Architecture of the entire model (left section of the diagram)
1. One hot representation of all words in the input sentence and the context words (in the headline) are processed in the attention based encoder to generate their encoded representation.
2. One hot representation of context matrix are multiplied by their embedding matrix E to be generate their embedded representations.
3. Embedded context matrix is multiplied by the weight matrix U, and the result subsequently undergoes non-linear transformation (tanh) to generate its hidden representation h.
4. Encoded representation from step 1 and the hidden representation h from step 3 are multiplied by their corresponding weight matrices, and the exponential of their summation is used to estimate the probability of the language model
Architecture of the encoder (right section of the diagram)
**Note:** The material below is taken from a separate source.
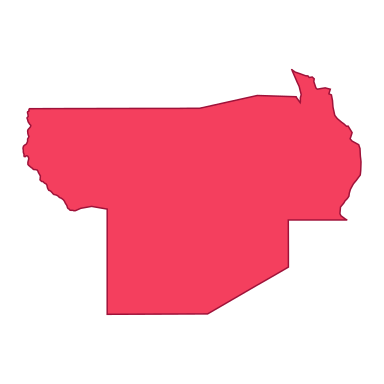 Sarmiento, San Juan, Argentina
{"feature_id": "61730980B2987031825940", "entity_name": "Sarmiento", "entity_type": "district", "adm_level": 2, "iso_a3": "ARG", "parent_name": "Argentina", "parent_adm1": "San Juan", "projection": "mercator", "projection_center": [-68.823, -32.078], "detail": "fine", "context": "isolated", "style": "filled", "palette": "rose", "viewbox_px": 384, "rotation_deg": 0, "n_neighbors": 0, "source": "geoboundaries", "source_scale": "gbopen_adm2", "svg_char_len": 3761}
<svg xmlns="http://www.w3.org/2000/svg" viewBox="0 0 384 384"><path d="M347.2,220.0L346.4,219.6L345.7,219.3L344.0,218.0L343.7,217.8L340.9,215.7L339.9,213.6L340.3,209.2L340.5,207.0L341.5,205.8L343.7,203.2L345.1,200.8L347.3,198.6L348.1,197.4L348.9,196.2L349.3,193.2L350.1,190.4L350.4,189.4L350.7,188.8L352.9,184.7L353.6,183.6L355.5,181.3L356.2,180.5L358.4,177.5L360.2,175.1L360.4,173.9L360.7,170.8L360.9,165.5L361.0,161.9L360.7,158.9L360.4,156.4L360.3,155.0L360.0,148.8L360.0,148.5L359.9,148.3L358.7,144.7L355.6,143.0L352.1,141.1L350.1,138.8L350.8,136.8L351.8,133.7L352.1,132.6L350.7,130.3L348.1,126.1L346.5,126.3L343.7,123.7L341.8,122.4L337.3,118.6L334.8,115.4L334.4,113.7L333.0,107.2L332.8,104.8L332.5,100.6L331.4,94.9L328.9,93.8L329.5,91.8L330.3,89.2L325.3,87.9L325.1,87.9L321.1,88.5L317.3,89.2L315.9,87.9L313.8,81.6L314.2,78.8L312.3,77.1L312.2,77.0L311.7,77.1L309.2,77.5L307.9,75.9L305.7,75.8L303.5,75.0L299.7,73.6L295.2,72.1L293.8,71.1L293.7,71.0L293.1,70.7L292.9,70.5L292.0,69.7L291.9,69.7L292.1,70.2L292.1,70.4L292.1,70.5L293.2,73.0L296.2,79.9L297.0,81.8L299.2,86.5L300.2,90.7L301.0,93.8L301.1,94.3L301.2,94.5L301.1,95.0L300.8,96.2L300.8,96.3L300.5,97.2L300.5,97.5L300.4,97.7L300.4,97.8L300.4,98.9L300.4,101.6L300.4,102.0L300.2,102.7L296.3,97.3L296.2,96.8L295.2,96.7L257.2,95.5L199.5,108.3L196.9,108.3L188.3,108.3L178.3,108.4L172.1,108.4L154.5,108.4L54.8,108.6L30.2,108.7L29.5,108.7L29.3,108.9L29.2,109.1L28.9,109.8L28.9,110.4L28.9,110.5L28.8,111.2L28.6,111.3L27.7,111.7L27.5,112.2L27.5,112.9L27.7,113.5L28.0,114.7L28.0,114.9L28.2,116.1L28.2,116.5L27.6,117.1L27.1,117.7L27.0,118.0L27.4,119.2L27.7,119.7L27.8,120.6L27.9,120.8L28.0,121.2L28.1,121.7L28.3,122.0L28.4,122.3L28.5,122.4L28.8,122.8L29.6,124.1L30.5,125.0L30.8,125.3L30.7,126.0L30.5,126.7L30.2,127.2L28.3,129.3L28.1,129.5L28.0,129.8L27.8,130.2L27.6,131.1L27.7,131.6L27.8,132.7L27.8,133.1L28.0,134.2L28.2,134.8L28.5,135.7L28.8,136.1L28.9,136.4L28.5,137.5L27.6,139.0L27.6,141.0L27.5,141.7L27.2,142.3L26.7,143.4L26.5,143.8L26.3,144.1L25.5,144.6L25.3,144.7L25.1,144.8L24.7,145.1L24.3,145.4L23.5,146.2L23.4,146.7L23.2,147.1L23.0,148.3L23.1,149.1L23.3,150.1L23.3,151.9L23.3,152.1L23.7,153.5L24.0,154.1L24.0,155.2L24.0,155.3L24.0,156.1L24.3,156.6L25.4,156.6L25.5,156.4L25.8,156.1L26.7,155.7L27.4,156.0L27.5,156.0L28.0,156.4L28.2,157.0L28.6,157.7L28.7,158.3L28.7,159.1L28.4,160.1L28.2,161.1L28.0,161.7L28.0,162.0L27.9,162.3L27.9,162.5L27.9,163.1L27.9,163.4L27.9,164.2L28.0,164.6L28.5,165.1L28.9,165.6L29.4,165.9L29.7,166.2L30.3,166.8L30.9,167.2L31.4,167.7L32.6,168.4L32.8,168.9L33.6,169.5L34.4,169.6L35.4,169.6L36.3,169.8L37.1,170.0L37.7,170.8L38.1,171.5L38.3,172.2L38.4,172.6L38.8,173.1L39.2,173.9L39.6,174.6L40.0,175.3L40.4,175.9L40.3,176.8L40.3,177.0L40.2,178.2L40.2,178.8L40.0,179.8L40.8,180.7L41.4,181.2L41.6,181.3L41.8,181.5L42.4,181.6L43.1,181.6L43.9,182.5L44.5,183.1L45.4,183.5L45.5,183.6L46.2,184.0L46.9,185.2L47.1,185.4L47.1,185.6L47.1,186.2L47.5,187.9L47.9,188.7L48.2,189.4L48.5,189.7L48.7,190.2L49.2,190.5L49.5,190.5L49.8,190.6L50.4,191.0L50.9,191.3L51.6,192.2L52.0,192.4L52.8,193.6L53.6,194.2L53.9,194.5L54.6,194.6L55.3,194.8L55.8,194.9L56.7,195.2L57.3,195.6L57.7,195.8L58.6,196.5L59.2,197.3L60.4,197.9L61.1,198.1L62.1,198.8L62.6,199.2L63.0,199.5L63.5,199.9L63.6,200.1L64.2,200.9L64.7,201.8L65.0,202.4L65.5,203.5L66.5,204.9L67.1,206.1L67.2,206.8L67.4,207.4L67.8,208.2L68.2,208.6L69.0,209.0L69.3,209.4L69.8,210.0L70.2,210.2L70.8,210.3L71.6,210.3L72.2,210.3L73.2,210.4L73.7,210.7L74.3,210.7L74.7,210.7L75.2,210.7L75.6,210.6L77.4,209.8L80.8,208.3L91.6,206.4L92.3,206.5L107.2,209.1L107.2,249.6L107.2,293.7L107.2,314.3L107.4,314.3L207.6,313.9L256.1,285.7L268.2,278.8L288.4,267.1L288.4,252.3L288.3,220.0L291.5,220.0L346.4,220.0L347.2,220.0Z" fill="#f43f5e" stroke="#9f1239" stroke-width="1.5"/></svg>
1. One hot representation of all words in the input sentence and the context words are multiplied by their corresponding weight matrices F and G to generate each of their hidden representations
2. Embedded input matrix representation and context matrix representation are multiplied by the weight matrix P to generated the additional hidden representation p.
  - The weight matrix P can be regarded as learning the alignment between the words in the input sentence and the words in the context (Attention Mechanism)
3. Hidden representation p and the embedded input matrix are multiplied to create encoded representation of the input that incorporates the attention mechanism
Once the language model is trained, it is combined with other hand engineered features to predict the subsequent word of the headline
Weights between the language model and the hand engineered features can be additionally trained

Comments

Instead of encoding the sequence of entire sentence using a single neural network, it might be better to use other forms of deep learning such as RNNs.
Most of the hand engineered features are based on sequential information (such as the presence of unigram, bigram, trigram match)
Sequential deep learning models might be able to remove these additional hand engineered features.
Instead of sentence summarization, I wonder if it is possible to apply similar attention based methods to generate a summary that contains multiple sentences.